Activity>
In the chess game commentary, take everything from "Premium Chessgames Member" down to "Id phrase it." and write it out again, substituting "flattened" for "crushed".

Reading text>

After 12. Bxd5, the game is essentially over. White controls the center and has pieces primed for an attack on Black's king side. Moreover, Black has little or no counterplay. Na5 might be faster than Rb8, but it matters little.

13. Nxh7! is quite literally the point of Qc2 and Qd2. I'm sure Viktor took a great deal of pleasure in trouncing Karpov in this fashion. I give Karpov a lot of credit for coming back and winning the match, especially after getting so easily crushed in this game.

Premium Chessgames Member
  diceman: <njchess:I give Karpov a lot of credit for coming back and winning the match, especially after getting so easily crushed in this game.>

Limped to victory is the way Id phrase it.
Karpov didn't have to "come back".

After this game Karpov had 3 wins to Korchnoi's 2 wins. The remaining 3 games were drawn giving Karpov the match, even though neither player won the required amount
to end the match.

One interesting side note to this game,
after 17...Bxd5, Korchnoi had forgotten if you could
castle with your rook attacked.

Given information>
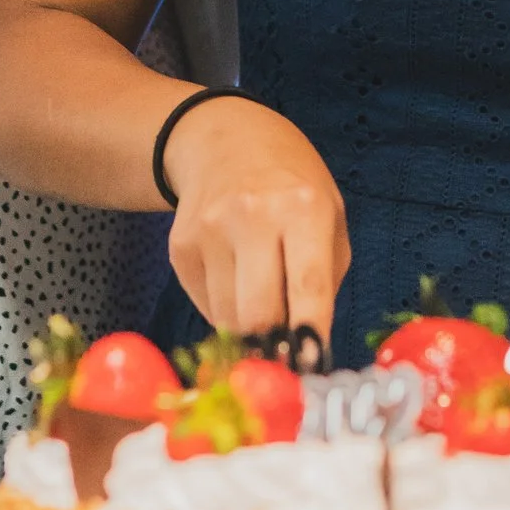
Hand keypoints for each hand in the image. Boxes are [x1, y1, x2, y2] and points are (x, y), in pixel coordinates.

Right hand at [158, 94, 350, 337]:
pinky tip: (238, 280)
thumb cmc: (293, 186)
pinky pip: (206, 305)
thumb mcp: (330, 216)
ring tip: (265, 310)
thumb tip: (305, 346)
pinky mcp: (180, 246)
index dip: (310, 334)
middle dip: (274, 348)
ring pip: (228, 319)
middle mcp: (252, 217)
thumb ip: (324, 278)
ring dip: (250, 332)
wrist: (226, 141)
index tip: (313, 368)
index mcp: (303, 207)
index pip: (307, 284)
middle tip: (287, 359)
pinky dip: (226, 310)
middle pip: (258, 314)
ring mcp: (209, 231)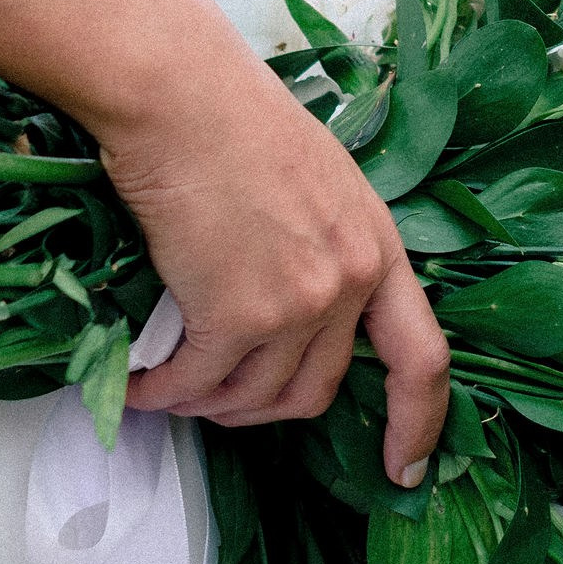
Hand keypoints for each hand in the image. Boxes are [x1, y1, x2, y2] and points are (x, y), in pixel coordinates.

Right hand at [102, 36, 449, 485]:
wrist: (182, 94)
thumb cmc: (233, 121)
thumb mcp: (316, 185)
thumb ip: (323, 248)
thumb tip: (291, 311)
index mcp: (379, 247)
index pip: (422, 358)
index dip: (417, 424)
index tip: (405, 469)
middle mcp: (350, 281)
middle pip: (314, 391)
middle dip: (258, 409)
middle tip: (212, 395)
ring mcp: (298, 302)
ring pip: (252, 398)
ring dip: (204, 403)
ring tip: (167, 384)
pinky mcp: (236, 314)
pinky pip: (196, 383)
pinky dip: (163, 392)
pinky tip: (140, 381)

Your response>
Premium Chessgames Member
  diceman: <njchess:I give Karpov a lot of credit for coming back and winning the match, especially after getting so easily flattened in this game.>

Limped to victory is the way Id phrase it.